3. Compile the conformation spaces

The conformation space preparation system in OSPREY is very flexible and very powerful, but it’s not necessarily performant. Since the success of OSPREY designs often depends on how many conformations can be effectively searched, great care has been put into making sure OSPREY can search conformations as efficiently as possible. One part of that work is the conformation compilation system.

The main purpose of the conformation space compilation system is two-fold:

  1. Do as much pre-computation as possible in the design preparation phase, so the design phase itself can be simpler and run more efficently.
  2. Provide immediate feedback to users about design preparation errors before investing time and other resources running the design.

The conformation space compiler itself lives in the Kotlin .gui.compiler.ConfSpaceCompiler class. The compiler does quite a bit of work to make the conformation spaces ready for design. Perhaps the most important step is collecting the forecfield parameters for the design molecules. OSPREY currently provides the EEF1 implicit solvation forcefield and also various flavors of Amber forcefields. The forcefield system in OSPREY is general enough to allow integrating with (hopefully) any forcefield system, so it should be possible to integrate with other forcefiled systems in the future, should such a thing ever be desired.

All of the preparation-side forcefield code is in the Kotlin package .gui.forcefield. All of the available OSPREY forcefield implementations are collected in the Kotlin .gui.forcefiled.Forcefield class. Specifically, the Kotlin .gui.forcefield.ForcefieldParams interface is the main entry point for OSPREY to integrate with forcefield systems. You’ll find subclasses of that interface for both the Amber and EEF1 forcefield implementations. This interface is primarily used by the conformation space compiler itself to collect the forcefield parameters for a design, including forcefield parameters for all of the possible mutations for the molecules being designed.

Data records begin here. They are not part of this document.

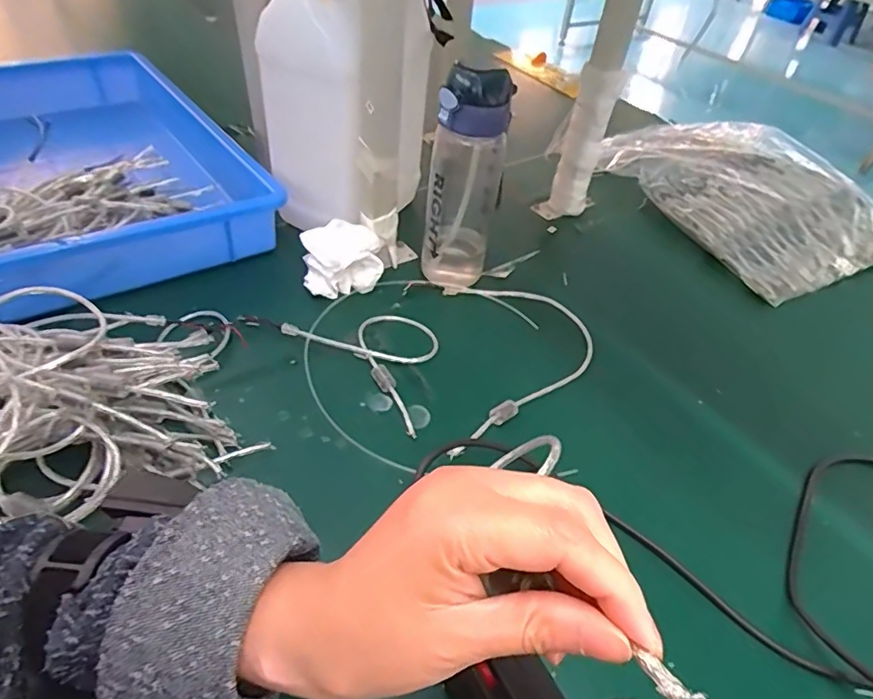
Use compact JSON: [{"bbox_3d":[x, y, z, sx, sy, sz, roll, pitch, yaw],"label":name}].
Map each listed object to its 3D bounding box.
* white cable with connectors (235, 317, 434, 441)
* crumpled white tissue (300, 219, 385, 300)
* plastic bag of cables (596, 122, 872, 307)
[{"bbox_3d":[-0.078,-0.013,0.544,0.207,0.013,0.117,27,49,19],"label":"white cable with connectors"},{"bbox_3d":[-0.105,-0.102,0.600,0.085,0.058,0.059,-2,46,-9],"label":"crumpled white tissue"},{"bbox_3d":[0.469,-0.263,0.834,0.302,0.068,0.433,-16,50,-21],"label":"plastic bag of cables"}]

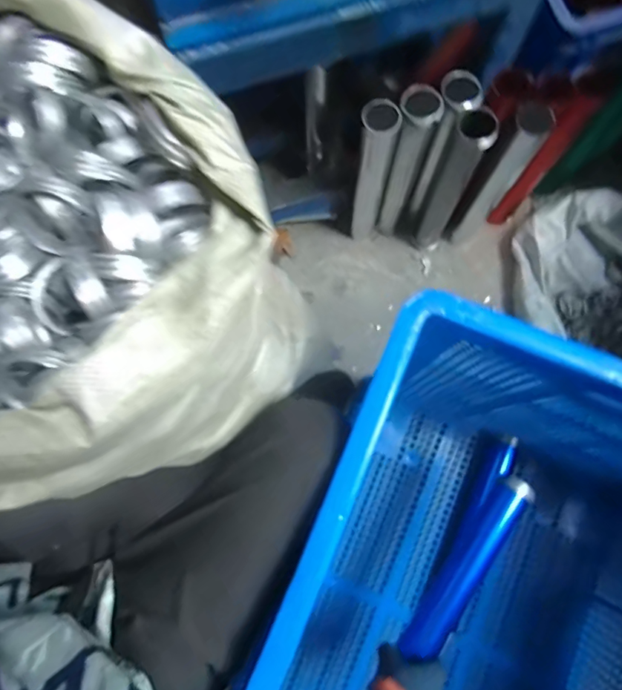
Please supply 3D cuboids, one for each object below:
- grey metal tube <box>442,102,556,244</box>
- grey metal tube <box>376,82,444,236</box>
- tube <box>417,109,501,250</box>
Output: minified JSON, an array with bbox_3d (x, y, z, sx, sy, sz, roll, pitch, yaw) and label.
[{"bbox_3d":[0.311,-0.274,0.810,0.058,0.339,0.057,35,81,8],"label":"grey metal tube"},{"bbox_3d":[0.159,-0.298,0.812,0.060,0.352,0.053,14,79,5],"label":"grey metal tube"},{"bbox_3d":[0.237,-0.264,0.809,0.059,0.337,0.045,31,80,8],"label":"tube"}]

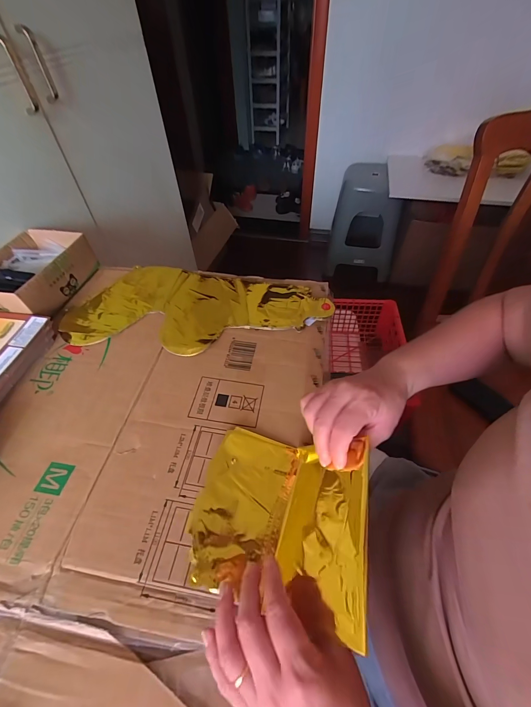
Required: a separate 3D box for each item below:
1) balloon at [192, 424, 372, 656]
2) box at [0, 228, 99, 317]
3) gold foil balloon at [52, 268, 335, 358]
[{"bbox_3d":[0.009,0.147,0.295,0.161,0.068,0.152,9,52,11],"label":"balloon"},{"bbox_3d":[-0.414,-0.139,0.536,0.139,0.069,0.177,7,51,9],"label":"box"},{"bbox_3d":[-0.109,-0.077,0.510,0.415,0.010,0.193,6,51,9],"label":"gold foil balloon"}]

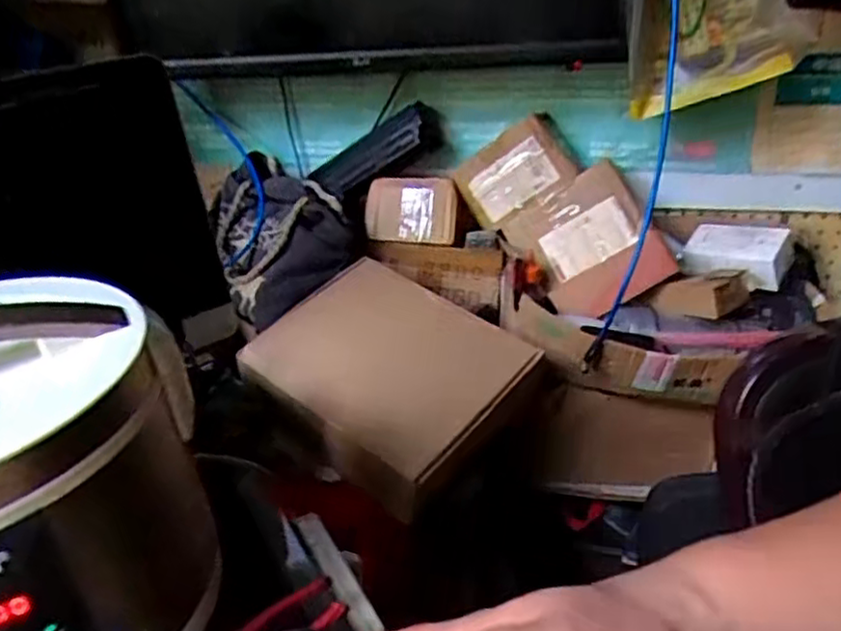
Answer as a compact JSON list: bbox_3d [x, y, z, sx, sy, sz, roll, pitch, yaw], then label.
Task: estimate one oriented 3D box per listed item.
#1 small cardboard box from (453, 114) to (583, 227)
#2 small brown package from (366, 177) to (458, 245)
[{"bbox_3d":[0.144,-0.217,1.070,0.169,0.121,0.061,-31,-5,25],"label":"small cardboard box"},{"bbox_3d":[-0.016,-0.169,1.097,0.147,0.105,0.039,4,-5,7],"label":"small brown package"}]

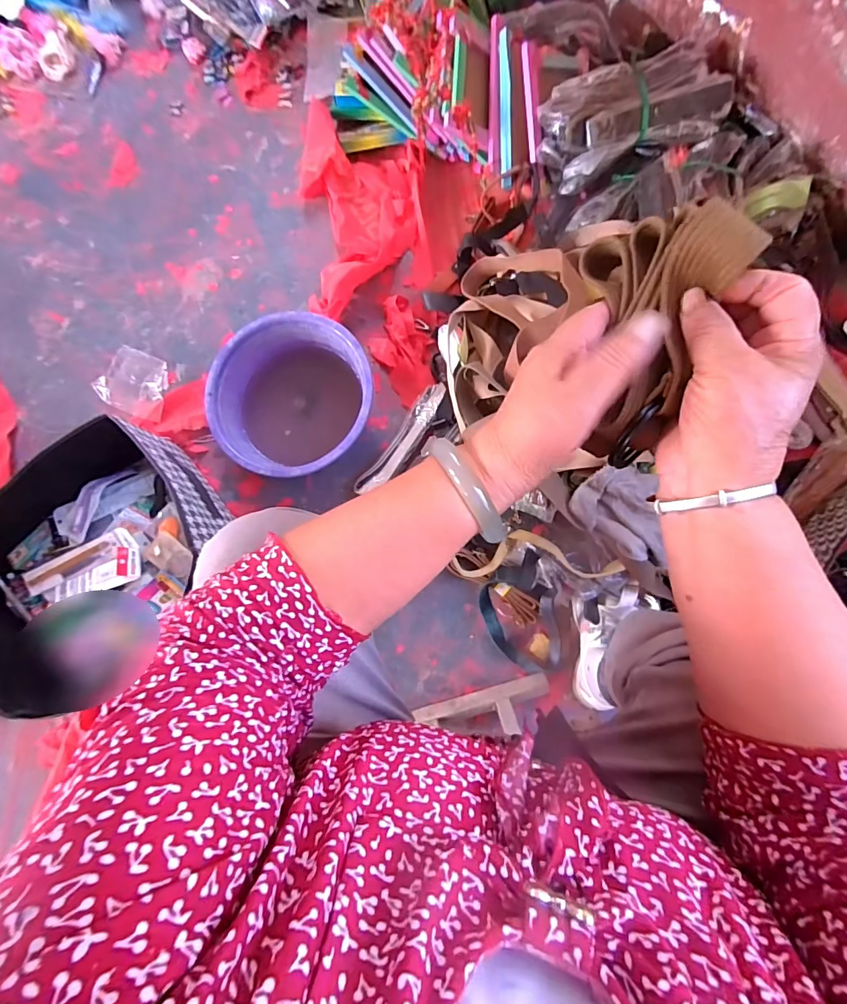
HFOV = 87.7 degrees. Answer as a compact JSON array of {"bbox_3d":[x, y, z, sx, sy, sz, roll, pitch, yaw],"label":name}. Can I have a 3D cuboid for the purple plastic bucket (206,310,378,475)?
[{"bbox_3d":[-0.225,-0.183,0.816,0.277,0.132,0.279,-1,82,5],"label":"purple plastic bucket"}]

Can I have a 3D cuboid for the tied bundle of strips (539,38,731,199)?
[{"bbox_3d":[0.357,-0.671,0.738,0.325,0.059,0.152,-19,81,3],"label":"tied bundle of strips"}]

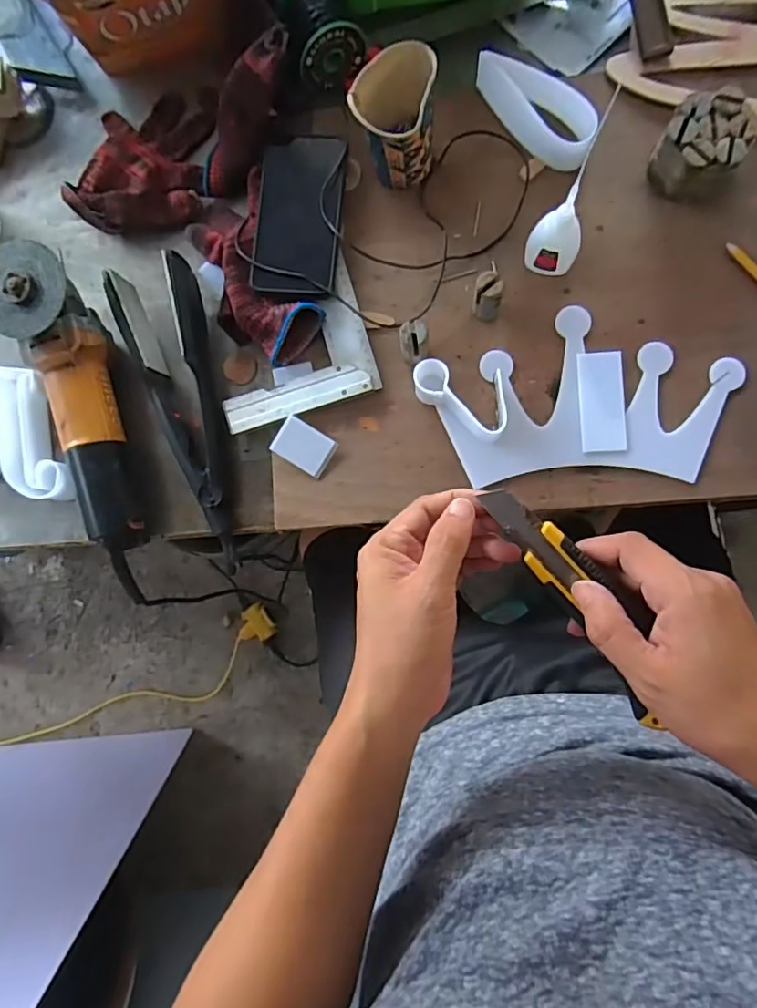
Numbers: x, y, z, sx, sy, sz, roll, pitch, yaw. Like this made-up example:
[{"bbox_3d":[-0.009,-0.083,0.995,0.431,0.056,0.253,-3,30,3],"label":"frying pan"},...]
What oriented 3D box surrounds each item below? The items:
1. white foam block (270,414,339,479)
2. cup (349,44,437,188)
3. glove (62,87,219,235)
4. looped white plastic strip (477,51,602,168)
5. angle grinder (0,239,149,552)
[{"bbox_3d":[-0.070,-0.055,0.542,0.054,0.015,0.040,32,90,7],"label":"white foam block"},{"bbox_3d":[0.017,-0.339,0.513,0.068,0.095,0.071,0,86,6],"label":"cup"},{"bbox_3d":[-0.242,-0.360,0.591,0.129,0.040,0.156,8,87,6],"label":"glove"},{"bbox_3d":[0.143,-0.363,0.526,0.127,0.038,0.044,36,91,7],"label":"looped white plastic strip"},{"bbox_3d":[-0.288,-0.096,0.544,0.081,0.068,0.292,-17,96,6],"label":"angle grinder"}]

Once all the forcefield parameters are assembled, the compiler writes out the conformation spaces’s conformations and forcefield parameters into an optimized binary file format and then into a file usually given a .ccs extension (for compiled conformation space). These compiled files can be very large, so they’re usually compressed and written to a .ccsx file (the x represents the compression). These .ccsx files are then given to OSPREY Server as the definitions of the conformation spaces for a design. While still in memory, the compiled conformation space is represented by the Kotlin .gui.compiler.CompiledConfSpace class. Then the Kotlin code at gui/io/CompiledConfSpace.kt renders the compiled conformation space into an efficient binary encoding.

4. Run the design

All of the OSPREY Server design algorithms require conformation spaces as input. For compiled conformation spaces, read the files using the Java .confspace.compiled.ConfSpace class, specifically the fromBytes method (of course, read the file into a byte array first).

From there, the various assign methods in the ConfSpace class will create conformations, and the makeCoords method will build the atomic coordinates for a conformation using an AssignedCoords class instance, along with any continuous motions that were configured in the conformation space.

Then, just run your favorite design algorithms using the loaded conformation spaces. The details for that will be specific to the particular design algorithm you’re using.